The starting point for the controversy over how to deal with multiple truths in planning was an article in the specialist journal "European Planning Studies". In it, planning scholars Benjamin Davy, Meike Levin-Keitel and Franziska Sielker (2023) discuss the theoretical and practical handling of the current "brutal plurality of truths". Davy et al. propose taking "polyrationality", i.e. the acceptance of different coexisting truths, seriously as a mode of planning practice. They argue in favour of a considered pluralistic approach to planning theory. The political scientist Gerd Lintz (2023) took the aforementioned article by Davy et al. as an opportunity to urgently warn against a kind of postmodern relativism in "Spatial Research and Planning" . According to Lintz, the "broad concept of truth and knowledge" is problematic because, among other things, it tends to devalue intersubjectively verifiable knowledge, i.e. the core of scientific knowledge acquisition, and thus makes interdisciplinary cooperation with the natural sciences, engineering, law and economics more difficult. Hence, while some advocate questioning both theoretically and practically how (supposedly objective) planning truths are created, Lintz emphasises the dangers of an overly broad concept of truth and knowledge.
In his commentary on this dispute, Christoph Sommer begins by pointing out its parallels with the "science wars" of the 1990s. The latter were - to put it very simply - a dispute between the sociology of science and the natural sciences. The former questioned the nature of scientific truth, while the latter defended itself against postmodern relativism. In his commentary on the debate, Christoph Sommer starts from the assumption that (in the words of sociologist Bruno Latour) "everyone, both scientists in the 'hard' and the 'soft' sciences, politicians and users, [...] have a legitimate interest in gaining as realistic an assessment as possible of what the sciences can and cannot do". Instead of conducting a fundamental debate in the style of a trench war between postmodern theorists on the one hand and "hard" scientists on the other, he argues in favour of looking at how planning-relevant knowledge is produced and what significance it has.
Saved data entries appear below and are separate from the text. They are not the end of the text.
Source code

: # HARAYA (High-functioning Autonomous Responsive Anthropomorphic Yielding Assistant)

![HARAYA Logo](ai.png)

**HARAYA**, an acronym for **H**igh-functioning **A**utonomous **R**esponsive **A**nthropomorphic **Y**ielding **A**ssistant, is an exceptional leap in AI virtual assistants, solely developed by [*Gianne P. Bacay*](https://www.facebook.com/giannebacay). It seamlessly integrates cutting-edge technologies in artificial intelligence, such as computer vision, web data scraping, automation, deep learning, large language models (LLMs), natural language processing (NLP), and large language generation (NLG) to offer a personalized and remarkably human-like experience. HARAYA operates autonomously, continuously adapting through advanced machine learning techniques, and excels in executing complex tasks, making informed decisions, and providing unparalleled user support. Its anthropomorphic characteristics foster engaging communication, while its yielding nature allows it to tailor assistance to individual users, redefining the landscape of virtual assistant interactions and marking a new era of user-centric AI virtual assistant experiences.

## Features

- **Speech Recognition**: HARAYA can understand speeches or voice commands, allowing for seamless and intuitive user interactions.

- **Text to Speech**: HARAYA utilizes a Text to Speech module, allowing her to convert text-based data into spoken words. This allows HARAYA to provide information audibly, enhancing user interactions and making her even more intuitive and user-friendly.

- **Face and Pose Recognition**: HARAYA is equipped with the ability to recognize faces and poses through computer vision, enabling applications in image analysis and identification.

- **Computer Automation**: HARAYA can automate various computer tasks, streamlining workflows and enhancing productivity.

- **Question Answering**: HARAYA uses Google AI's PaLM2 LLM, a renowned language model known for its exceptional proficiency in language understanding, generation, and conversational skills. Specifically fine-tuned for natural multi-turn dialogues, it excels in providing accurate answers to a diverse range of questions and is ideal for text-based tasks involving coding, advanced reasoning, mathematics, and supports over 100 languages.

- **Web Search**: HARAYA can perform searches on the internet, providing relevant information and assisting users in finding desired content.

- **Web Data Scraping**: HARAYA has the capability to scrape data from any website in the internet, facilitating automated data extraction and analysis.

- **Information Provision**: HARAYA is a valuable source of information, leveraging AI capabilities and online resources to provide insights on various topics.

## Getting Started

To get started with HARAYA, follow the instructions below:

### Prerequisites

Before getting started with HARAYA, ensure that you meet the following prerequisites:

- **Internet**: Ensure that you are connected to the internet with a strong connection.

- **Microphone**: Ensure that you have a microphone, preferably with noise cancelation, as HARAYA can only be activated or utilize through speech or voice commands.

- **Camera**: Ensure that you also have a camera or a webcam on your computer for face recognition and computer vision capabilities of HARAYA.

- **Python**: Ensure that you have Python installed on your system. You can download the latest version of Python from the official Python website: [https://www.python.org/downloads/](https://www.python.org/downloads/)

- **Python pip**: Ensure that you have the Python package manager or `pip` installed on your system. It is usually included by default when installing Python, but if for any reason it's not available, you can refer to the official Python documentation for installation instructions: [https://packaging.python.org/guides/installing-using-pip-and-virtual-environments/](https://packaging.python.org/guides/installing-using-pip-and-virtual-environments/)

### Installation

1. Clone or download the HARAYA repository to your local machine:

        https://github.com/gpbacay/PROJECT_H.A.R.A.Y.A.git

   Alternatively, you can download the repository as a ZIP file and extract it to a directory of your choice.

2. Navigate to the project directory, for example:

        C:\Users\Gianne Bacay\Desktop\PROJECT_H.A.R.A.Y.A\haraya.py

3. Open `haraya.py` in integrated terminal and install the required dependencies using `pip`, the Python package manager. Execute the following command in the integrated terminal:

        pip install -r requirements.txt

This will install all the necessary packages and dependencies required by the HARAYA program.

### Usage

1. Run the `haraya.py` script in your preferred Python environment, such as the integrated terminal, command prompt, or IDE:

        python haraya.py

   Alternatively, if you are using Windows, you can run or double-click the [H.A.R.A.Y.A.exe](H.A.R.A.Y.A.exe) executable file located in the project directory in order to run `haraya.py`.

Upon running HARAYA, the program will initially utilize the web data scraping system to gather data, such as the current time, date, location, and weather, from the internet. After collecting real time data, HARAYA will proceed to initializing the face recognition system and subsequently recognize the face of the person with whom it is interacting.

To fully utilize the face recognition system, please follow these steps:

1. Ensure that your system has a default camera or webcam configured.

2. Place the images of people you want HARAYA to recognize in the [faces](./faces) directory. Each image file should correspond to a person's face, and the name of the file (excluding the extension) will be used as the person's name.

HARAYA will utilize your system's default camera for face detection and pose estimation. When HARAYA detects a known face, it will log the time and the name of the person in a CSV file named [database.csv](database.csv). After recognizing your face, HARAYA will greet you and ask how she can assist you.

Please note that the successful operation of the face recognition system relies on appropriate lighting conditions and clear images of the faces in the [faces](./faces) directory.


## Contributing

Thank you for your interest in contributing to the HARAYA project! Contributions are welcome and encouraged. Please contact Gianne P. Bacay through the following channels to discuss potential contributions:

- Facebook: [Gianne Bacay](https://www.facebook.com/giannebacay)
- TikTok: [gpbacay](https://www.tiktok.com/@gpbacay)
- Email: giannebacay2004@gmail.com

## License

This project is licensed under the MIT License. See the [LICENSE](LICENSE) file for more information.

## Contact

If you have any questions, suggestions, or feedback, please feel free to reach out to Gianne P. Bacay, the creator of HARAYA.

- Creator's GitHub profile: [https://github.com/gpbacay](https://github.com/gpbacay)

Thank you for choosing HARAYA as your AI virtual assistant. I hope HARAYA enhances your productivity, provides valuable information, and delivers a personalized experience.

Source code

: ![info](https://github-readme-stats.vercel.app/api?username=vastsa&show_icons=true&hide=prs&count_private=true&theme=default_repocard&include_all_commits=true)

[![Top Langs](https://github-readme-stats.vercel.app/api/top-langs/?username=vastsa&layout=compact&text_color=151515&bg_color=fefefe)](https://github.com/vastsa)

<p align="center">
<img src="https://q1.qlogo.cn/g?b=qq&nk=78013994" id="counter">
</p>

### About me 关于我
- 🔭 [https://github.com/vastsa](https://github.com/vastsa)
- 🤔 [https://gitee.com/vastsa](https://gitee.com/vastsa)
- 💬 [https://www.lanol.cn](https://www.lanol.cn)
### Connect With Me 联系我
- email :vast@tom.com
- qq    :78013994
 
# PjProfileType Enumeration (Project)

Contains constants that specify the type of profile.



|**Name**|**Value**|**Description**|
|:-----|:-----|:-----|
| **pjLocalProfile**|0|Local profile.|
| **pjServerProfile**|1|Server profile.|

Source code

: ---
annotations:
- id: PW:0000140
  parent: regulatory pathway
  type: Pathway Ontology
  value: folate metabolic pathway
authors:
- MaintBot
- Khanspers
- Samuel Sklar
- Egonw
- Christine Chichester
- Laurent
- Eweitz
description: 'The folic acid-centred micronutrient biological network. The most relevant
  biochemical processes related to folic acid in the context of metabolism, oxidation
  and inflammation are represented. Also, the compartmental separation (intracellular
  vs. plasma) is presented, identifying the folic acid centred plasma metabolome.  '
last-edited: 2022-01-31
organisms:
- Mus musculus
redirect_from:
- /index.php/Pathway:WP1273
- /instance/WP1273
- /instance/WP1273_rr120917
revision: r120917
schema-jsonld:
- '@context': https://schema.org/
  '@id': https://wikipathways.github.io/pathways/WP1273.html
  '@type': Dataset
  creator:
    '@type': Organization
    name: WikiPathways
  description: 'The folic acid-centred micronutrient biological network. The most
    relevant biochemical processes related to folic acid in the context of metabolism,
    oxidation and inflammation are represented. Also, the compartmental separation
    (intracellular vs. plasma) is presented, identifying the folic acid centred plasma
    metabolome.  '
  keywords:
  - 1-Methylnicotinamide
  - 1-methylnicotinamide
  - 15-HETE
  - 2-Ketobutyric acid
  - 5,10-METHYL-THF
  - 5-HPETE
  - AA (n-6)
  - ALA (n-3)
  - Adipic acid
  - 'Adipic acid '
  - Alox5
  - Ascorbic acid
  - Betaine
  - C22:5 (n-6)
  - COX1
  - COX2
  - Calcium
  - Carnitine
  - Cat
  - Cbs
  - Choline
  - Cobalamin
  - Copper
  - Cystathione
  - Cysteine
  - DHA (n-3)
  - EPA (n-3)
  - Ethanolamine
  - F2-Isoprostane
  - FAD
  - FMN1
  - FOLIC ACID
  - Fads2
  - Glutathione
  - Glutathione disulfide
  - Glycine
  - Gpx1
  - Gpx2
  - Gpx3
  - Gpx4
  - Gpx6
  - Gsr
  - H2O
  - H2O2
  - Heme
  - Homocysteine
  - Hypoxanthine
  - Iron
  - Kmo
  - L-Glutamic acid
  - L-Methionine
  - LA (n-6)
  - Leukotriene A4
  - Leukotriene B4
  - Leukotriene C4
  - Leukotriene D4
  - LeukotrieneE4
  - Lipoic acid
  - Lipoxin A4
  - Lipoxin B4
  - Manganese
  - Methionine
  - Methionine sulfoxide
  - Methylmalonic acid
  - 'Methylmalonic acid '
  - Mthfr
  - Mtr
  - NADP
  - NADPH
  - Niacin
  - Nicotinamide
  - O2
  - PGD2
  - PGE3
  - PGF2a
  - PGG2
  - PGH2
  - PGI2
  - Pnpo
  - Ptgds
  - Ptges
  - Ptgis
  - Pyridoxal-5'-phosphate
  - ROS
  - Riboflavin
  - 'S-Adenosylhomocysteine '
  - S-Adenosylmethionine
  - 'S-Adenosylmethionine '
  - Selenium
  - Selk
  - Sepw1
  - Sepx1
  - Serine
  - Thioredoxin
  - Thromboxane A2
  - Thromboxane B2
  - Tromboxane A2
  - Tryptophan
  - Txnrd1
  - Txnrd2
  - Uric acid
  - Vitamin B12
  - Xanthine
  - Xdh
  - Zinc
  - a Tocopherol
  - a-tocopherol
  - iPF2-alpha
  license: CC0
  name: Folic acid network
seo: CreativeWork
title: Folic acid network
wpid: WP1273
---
In concrete terms, this means looking at data-supported knowledge production, which increasingly prepares, structures and potentially anticipates planning decisions.
In Christoph Sommer's view, a radical belief in the scientific rationality inherent in data and its action-guiding effect ("follow the science") would have the potential to depoliticise planning. Ultimately, it would only be a matter of "rational" modelling of competing uses of space. Planning decisions would be legitimised primarily "from the data". What is needed, however, is a planning policy negotiation of spatial development goals orientated towards the common good. This is why a critical examination of various data modelling methods produced by different disciplines and stakeholders is needed. This approach offers a double connectivity: on the one hand, planning practice recognises the problem of being confronted with different rationalities of thought. In Sommer's opinion, there is potential here for fruitful exchange and joint research with practitioners (transdisciplinary research). On the other hand, a dialogue on data-based knowledge production can also be conducted well with representatives of other scientific disciplines.